Une du n°478 de Paris Match (7 juin 1958)
Présentation
Une en quadrichromie de l’hebdomadaire Paris-Match en date du 7 juin 1958.
Contextualisation
La décennie 1958-1968 est riche en événements internationaux comme la crise des fusées de Cuba et nationaux à commencer par le contexte du retour du général de Gaulle (ici évoquée par une photographie prise à Colombey-les-Deux-Eglises). Cette décennie est marquée par de profondes mutations du système médiatique avec l’affirmation du rôle de l’audiovisuel de masse. Dans le même temps, au sein de la presse écrite, la presse quotidienne populaire décline tandis que s’affirme les hebdomadaires illustrés d’informations politiques et générales.
Analyse
A la fin des années 1930, le genre magazine fut renouvelé à l’initiative du groupe de presse Jean Prouvost par les lancements de Marie Claire, (magazine emprunté au journalisme américain), en mars 1937, et de Match, ancien magazine sportif, racheté en juillet 1938 à L’Intransigeant et transformé en magazine de grande actualité directement inspiré de Life (publié à New York pour la première en 1936). Ces deux magazines eurent un succès rapide : Match atteint ainsi un tirage de 1,4 million d’exemplaires en octobre 1939. Interrompu le 6 juin 1940 (no 102), Match cesse de paraître durant la Seconde Guerre mondiale. Héritier du Match d’avant-guerre, Paris-Match est relancé le 25 mars 1949. En 1958, année record de sa diffusion, il est tiré à 1,8 million d’exemplaires. Paris Match est le plus diffusé des hebdomadaires français. Aucun autre magazine ne voit la composition de son lectorat se rapprocher autant de celle de la population française dans son ensemble. Profitant de ce lectorat de masse, le magazine est couvert à 34% par la publicité. Son succès tient à l’utilisation de la quadrichromie aussi bien en couverture qu’à l’intérieur du journal pour près de la moitié des photographies publiées. Celles-ci sont l’autre clé du succès : En 1958-1959, 70,7 % de la surface rédactionnelle sont occupés par la photographie (ici le titre en gros en haut à droite insiste justement sur la spécificité du photoreportage : « dernière heure photo »).
A partir de 1960, les tirages ont fortement baissé en raison de la double concurrence des hebdomadaires spécialisés et surtout de la télévision qui devient mangeuse de temps, d’intérêt et, progressivement, de publicité, générant également des magazines dédiés.
Chaque semaine, une conférence de rédaction détermine le contenu de la couverture. Ce choix, éminemment stratégique, est fonction généralement de l’actualité : ici le retour du général de Gaulle au printemps 1958 (cf. légende minuscule en bas à gauche de la Une). Il va commander le succès ou la mévente du numéro : beaucoup d’acheteurs se décident au vu de la couverture. Elle doit être vite vue et lue ; son texte est concis, et elle comporte généralement une seule image. Image et texte sont complémentaires : ce qui se voit n’a pas besoin d’être dit. Ici la Une est personnifiée : depuis la création du magazine, De Gaulle arrive au 7ème rang des personnalités (derrière des personnalités de l’aristocratie et du spectacle) qui ont fait plusieurs fois la Une du magazine et le premier dans le domaine strictement politique (entre 1949 et 1976, la moitié des couvertures est occupée par les rubriques politique et société) ; sur la période 1955-59 il est en 3ème position et en 1ère sur la période 1965-69. Il ne s’agit pas d’un portrait posé. La photographie est prise à Colombey-les-deux-Eglises comme le confirme la légende : il s’agit de montrer de Gaulle sortant de sa retraite haut-marnaise.

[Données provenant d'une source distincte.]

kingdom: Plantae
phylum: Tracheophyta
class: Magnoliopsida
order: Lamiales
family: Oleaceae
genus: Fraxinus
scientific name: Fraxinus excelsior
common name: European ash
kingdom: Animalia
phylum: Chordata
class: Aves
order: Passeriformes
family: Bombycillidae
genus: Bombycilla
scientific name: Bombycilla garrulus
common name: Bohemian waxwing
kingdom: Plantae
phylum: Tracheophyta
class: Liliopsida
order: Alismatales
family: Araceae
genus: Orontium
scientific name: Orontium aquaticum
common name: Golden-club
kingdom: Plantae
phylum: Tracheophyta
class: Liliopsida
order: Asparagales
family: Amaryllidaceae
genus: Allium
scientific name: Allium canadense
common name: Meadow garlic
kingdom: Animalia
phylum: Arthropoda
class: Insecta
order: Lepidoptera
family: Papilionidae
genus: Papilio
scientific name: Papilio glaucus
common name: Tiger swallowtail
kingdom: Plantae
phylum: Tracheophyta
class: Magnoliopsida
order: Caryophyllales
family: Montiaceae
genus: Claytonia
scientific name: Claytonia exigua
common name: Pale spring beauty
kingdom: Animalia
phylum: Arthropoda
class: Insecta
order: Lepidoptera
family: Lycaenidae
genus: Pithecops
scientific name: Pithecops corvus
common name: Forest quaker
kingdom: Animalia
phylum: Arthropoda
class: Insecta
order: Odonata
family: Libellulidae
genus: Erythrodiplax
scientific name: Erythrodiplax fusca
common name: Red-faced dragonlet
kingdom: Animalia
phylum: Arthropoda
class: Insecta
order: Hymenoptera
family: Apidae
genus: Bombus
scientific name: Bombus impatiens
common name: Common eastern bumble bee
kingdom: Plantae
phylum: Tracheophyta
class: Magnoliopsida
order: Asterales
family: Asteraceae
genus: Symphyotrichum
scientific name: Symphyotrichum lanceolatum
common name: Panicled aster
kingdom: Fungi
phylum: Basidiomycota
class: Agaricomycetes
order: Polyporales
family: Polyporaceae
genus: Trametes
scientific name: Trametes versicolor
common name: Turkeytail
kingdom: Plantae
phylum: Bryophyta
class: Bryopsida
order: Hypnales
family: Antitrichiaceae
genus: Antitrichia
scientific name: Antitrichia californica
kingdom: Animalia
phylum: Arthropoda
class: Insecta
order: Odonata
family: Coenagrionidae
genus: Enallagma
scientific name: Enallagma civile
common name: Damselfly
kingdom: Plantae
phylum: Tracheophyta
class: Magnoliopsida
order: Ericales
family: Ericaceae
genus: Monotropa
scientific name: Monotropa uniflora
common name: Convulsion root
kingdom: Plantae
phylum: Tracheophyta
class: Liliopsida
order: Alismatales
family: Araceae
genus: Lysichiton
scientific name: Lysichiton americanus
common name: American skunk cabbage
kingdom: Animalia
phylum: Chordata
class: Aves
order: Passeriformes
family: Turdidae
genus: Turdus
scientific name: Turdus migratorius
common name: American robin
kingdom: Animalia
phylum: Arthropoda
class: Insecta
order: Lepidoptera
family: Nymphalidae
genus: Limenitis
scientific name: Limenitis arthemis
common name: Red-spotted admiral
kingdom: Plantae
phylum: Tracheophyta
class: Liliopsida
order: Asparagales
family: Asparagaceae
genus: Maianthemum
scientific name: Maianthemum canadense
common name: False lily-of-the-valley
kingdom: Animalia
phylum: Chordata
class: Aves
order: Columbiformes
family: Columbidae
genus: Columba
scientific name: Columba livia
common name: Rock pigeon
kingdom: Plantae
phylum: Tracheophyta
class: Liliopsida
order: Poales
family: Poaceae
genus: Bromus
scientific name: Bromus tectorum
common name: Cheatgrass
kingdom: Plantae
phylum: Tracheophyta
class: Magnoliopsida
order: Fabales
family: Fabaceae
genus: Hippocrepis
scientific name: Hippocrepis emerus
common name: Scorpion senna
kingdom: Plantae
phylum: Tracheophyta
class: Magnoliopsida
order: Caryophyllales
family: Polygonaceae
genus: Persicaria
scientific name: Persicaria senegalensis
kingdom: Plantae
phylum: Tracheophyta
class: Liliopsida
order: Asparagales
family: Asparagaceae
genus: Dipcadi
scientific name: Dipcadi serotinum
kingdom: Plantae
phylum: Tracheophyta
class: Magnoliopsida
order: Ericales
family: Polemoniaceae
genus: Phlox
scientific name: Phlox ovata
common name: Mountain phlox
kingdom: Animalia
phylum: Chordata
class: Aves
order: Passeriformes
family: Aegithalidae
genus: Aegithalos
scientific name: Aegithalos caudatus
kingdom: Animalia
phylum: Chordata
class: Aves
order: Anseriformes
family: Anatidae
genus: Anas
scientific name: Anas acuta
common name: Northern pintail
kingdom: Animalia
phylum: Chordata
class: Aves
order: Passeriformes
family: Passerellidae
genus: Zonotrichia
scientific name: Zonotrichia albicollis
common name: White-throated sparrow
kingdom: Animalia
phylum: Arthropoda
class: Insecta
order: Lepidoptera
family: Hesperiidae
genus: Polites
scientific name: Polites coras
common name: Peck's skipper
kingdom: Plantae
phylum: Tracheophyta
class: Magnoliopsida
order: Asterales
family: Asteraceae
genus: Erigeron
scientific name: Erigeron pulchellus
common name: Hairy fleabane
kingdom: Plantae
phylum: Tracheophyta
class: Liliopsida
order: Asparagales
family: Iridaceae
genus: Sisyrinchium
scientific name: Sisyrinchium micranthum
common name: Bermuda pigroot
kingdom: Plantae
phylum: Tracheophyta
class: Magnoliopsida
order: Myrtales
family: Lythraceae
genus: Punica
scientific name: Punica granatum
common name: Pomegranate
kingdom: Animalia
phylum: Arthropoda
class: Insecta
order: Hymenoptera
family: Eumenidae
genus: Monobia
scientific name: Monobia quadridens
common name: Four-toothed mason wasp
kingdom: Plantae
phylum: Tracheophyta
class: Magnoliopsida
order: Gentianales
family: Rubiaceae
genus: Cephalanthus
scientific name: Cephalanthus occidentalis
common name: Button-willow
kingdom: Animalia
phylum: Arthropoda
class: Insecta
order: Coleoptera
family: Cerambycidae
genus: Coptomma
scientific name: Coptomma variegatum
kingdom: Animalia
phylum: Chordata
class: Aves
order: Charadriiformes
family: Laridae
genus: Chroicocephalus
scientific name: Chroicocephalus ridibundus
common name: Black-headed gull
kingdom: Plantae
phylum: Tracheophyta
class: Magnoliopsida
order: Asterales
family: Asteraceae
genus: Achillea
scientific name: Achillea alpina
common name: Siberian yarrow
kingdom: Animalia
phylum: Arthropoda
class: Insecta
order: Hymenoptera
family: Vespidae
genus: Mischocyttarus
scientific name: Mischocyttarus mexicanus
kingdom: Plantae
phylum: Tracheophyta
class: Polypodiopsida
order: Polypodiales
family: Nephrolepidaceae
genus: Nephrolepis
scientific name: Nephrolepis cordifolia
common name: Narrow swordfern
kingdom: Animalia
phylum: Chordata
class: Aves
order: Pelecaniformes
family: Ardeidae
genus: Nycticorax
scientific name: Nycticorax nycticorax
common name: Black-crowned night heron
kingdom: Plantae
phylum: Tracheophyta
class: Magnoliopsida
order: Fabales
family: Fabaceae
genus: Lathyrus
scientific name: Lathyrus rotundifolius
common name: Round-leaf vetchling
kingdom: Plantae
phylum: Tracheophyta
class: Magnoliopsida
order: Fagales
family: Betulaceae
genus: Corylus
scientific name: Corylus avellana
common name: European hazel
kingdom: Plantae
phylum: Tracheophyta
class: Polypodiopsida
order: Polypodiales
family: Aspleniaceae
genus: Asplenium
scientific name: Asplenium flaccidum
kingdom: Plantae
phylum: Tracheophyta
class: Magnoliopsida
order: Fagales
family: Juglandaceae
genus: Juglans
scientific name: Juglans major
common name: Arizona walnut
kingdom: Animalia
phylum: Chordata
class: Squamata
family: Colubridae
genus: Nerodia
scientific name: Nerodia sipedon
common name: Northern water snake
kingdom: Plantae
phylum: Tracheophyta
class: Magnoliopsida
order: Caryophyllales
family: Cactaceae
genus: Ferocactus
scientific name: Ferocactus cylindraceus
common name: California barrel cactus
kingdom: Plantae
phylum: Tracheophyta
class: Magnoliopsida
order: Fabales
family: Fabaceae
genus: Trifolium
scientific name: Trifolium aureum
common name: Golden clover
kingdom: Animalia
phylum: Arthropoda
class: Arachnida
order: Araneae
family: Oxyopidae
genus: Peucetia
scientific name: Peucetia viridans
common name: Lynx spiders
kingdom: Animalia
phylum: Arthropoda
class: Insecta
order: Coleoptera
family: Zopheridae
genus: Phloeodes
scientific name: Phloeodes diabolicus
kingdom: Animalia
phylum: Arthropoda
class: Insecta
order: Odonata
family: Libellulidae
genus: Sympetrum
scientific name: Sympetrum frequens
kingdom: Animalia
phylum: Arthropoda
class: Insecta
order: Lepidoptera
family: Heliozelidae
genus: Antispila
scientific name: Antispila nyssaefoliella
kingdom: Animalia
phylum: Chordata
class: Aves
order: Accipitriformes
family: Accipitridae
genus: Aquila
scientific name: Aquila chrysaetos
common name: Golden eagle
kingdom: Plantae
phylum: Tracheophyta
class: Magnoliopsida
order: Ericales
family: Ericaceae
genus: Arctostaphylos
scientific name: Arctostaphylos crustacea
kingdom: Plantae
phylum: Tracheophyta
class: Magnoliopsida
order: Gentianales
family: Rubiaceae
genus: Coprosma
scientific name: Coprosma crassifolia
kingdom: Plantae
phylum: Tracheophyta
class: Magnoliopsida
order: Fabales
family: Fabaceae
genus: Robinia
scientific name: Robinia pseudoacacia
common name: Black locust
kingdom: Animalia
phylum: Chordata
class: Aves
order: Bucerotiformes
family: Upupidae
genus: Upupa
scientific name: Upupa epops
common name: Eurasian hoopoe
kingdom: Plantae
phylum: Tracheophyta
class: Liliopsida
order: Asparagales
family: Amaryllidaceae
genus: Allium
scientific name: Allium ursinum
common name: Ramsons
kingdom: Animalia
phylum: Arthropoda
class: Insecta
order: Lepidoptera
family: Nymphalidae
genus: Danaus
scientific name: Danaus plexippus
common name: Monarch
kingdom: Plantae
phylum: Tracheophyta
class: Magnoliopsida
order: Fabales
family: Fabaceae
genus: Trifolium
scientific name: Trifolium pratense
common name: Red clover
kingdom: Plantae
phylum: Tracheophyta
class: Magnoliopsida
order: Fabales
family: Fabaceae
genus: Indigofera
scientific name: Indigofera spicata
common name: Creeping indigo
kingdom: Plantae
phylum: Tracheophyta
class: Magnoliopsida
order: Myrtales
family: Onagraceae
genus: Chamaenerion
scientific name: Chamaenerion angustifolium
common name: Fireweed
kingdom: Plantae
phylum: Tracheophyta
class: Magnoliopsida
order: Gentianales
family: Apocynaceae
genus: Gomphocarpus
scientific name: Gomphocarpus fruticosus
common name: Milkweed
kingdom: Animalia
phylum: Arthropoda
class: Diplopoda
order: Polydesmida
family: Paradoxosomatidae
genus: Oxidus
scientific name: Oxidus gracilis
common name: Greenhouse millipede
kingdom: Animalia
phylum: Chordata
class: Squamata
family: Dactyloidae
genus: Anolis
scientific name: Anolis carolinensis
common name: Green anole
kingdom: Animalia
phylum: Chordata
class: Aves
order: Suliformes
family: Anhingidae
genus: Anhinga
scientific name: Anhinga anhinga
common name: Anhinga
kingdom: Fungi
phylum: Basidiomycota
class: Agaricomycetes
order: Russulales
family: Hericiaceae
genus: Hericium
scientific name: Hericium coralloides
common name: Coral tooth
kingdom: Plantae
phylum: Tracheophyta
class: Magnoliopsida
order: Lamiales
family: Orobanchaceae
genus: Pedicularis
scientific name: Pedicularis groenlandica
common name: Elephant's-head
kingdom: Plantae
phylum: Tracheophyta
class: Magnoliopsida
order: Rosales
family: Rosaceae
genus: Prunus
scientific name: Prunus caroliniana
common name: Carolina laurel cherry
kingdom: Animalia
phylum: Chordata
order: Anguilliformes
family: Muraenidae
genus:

Ressources complémentaires :
Bibliographie :
Jean-Pierre Bacot, « La naissance du photo-journalisme : le passage d’un modèle européen de magazine illustré à un modèle américain », Réseaux, n°151, mai 2008, pp.9-36.
Alain Chenu, « Les sentiers de la gloire : sociologie des couvertures de Paris-Match », Revue Française de Sociologie, vol. 49, 2008, n° 1.